Наконец, все сделано, приготовлено, и по комнатам разносится запах пирогов, служанки ушли спать, только бабушка бесшумно бродит по дому. Запирает кошек, заливает искры в очаге и, вспомнив, что на косогоре топилась печь, не веря даже своей осторожности, идет туда посмотреть еще раз, не осталось ли в печи тлеющего огонька.
Султан и Тирл, сидя на мостике, с удивлением смотрят на старушку: не бывало, чтобы она выходила из дома так поздно. Но она гладит их, и они ласково трутся у ее ног. «Небось, мышей подкарауливаете, жулики? . . . Ну, это можно, лишь бы о птичнике думать забыли!» — говорит бабушка, поднимаясь на косогор. Собаки по пятам следуют за ней. Открыв заслонку, старушка осторожно ворошит кочергой золу и, не обнаружив ни одной искорки, закрывает печь и возвращается домой. У мостика стоит высокий дуб, в пышных ветвях которого летом ночует домашняя птица. Бабушка поднимает голову. Вверху слышны вздохи, писк, легкий шелест крыльев. «Тоже видят что-то во сне ...» — думает она про себя и идет дальше.

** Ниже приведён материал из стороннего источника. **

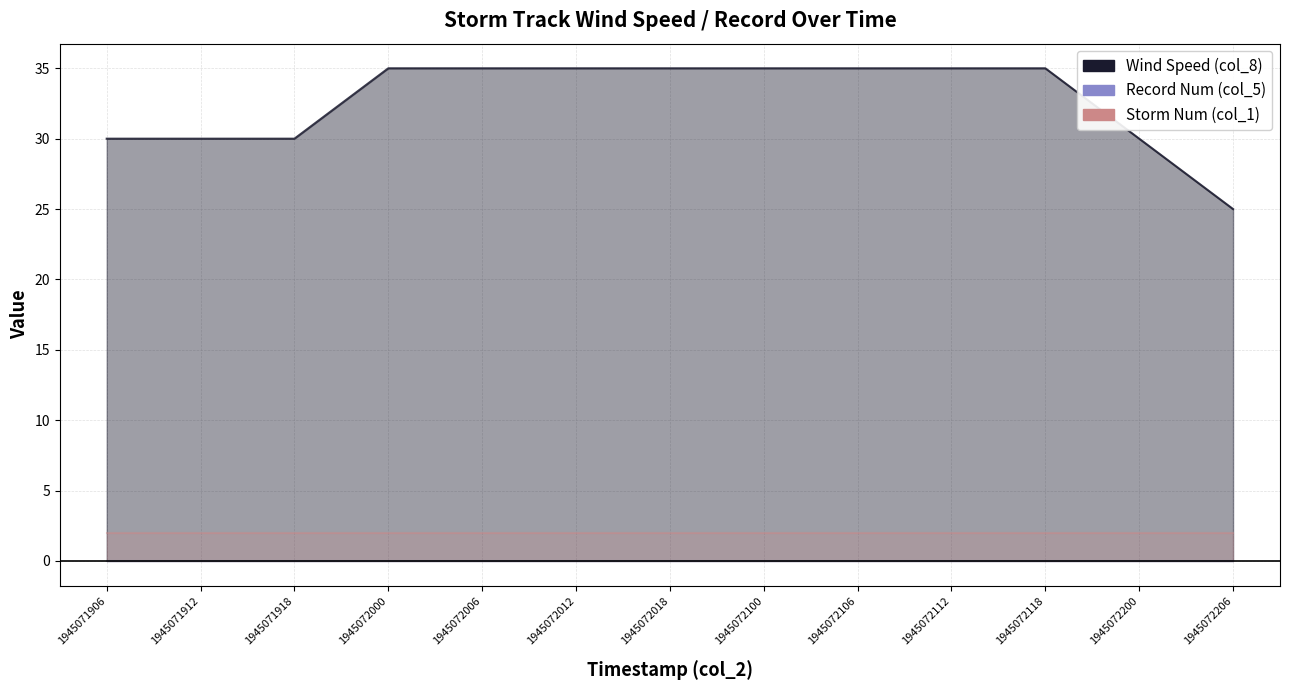

At how many categories does at least one series exceed 32?

8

Но почему она остановилась у садика? Заслушалась нежных соловьиных трелей в кустарнике за изгородью? Или до слуха ее донеслась грустная, несвязная песня Викторки? А может, бабушка загляделась на косогор, где мерцают, словно звездочки, тысячи Ивановых светлячков? ... Над лугом, у подошвы холма, поднимается, непрерывно клубясь в воздухе, легкий пар. Люди говорят, вероятно, и бабушка так считает, что это не туман, а лесные девы, которые пляшут при свете месяца, завернувшись в прозрачные, серебристо-серые покрывала. Может быть, бабушка залюбовалась на них? . . . Нет, ни то и ни другое. Бабушка смотрит на луг в направлении мельницы. В дверях трактира показалась закутанная в белый платок женская фигура. Вот она быстро перебежала мостик. Замерла на месте, прислушивается, точно серна, выскочившая из чащи лесной пощипать травы на широкой поляне. Все тихо. Слышно только пение соловья, глухой стук мельничных колес и журчанье воды под тенистыми ольхами. Незнакомка вышла на луг и, обернув правую руку белым платком, стала рвать цветы — ей надо набрать девять различных цветков. Букет готов, она наклоняется, умывается свежей росой и потом, не оглядываясь по сторонам, спешит назад к трактиру.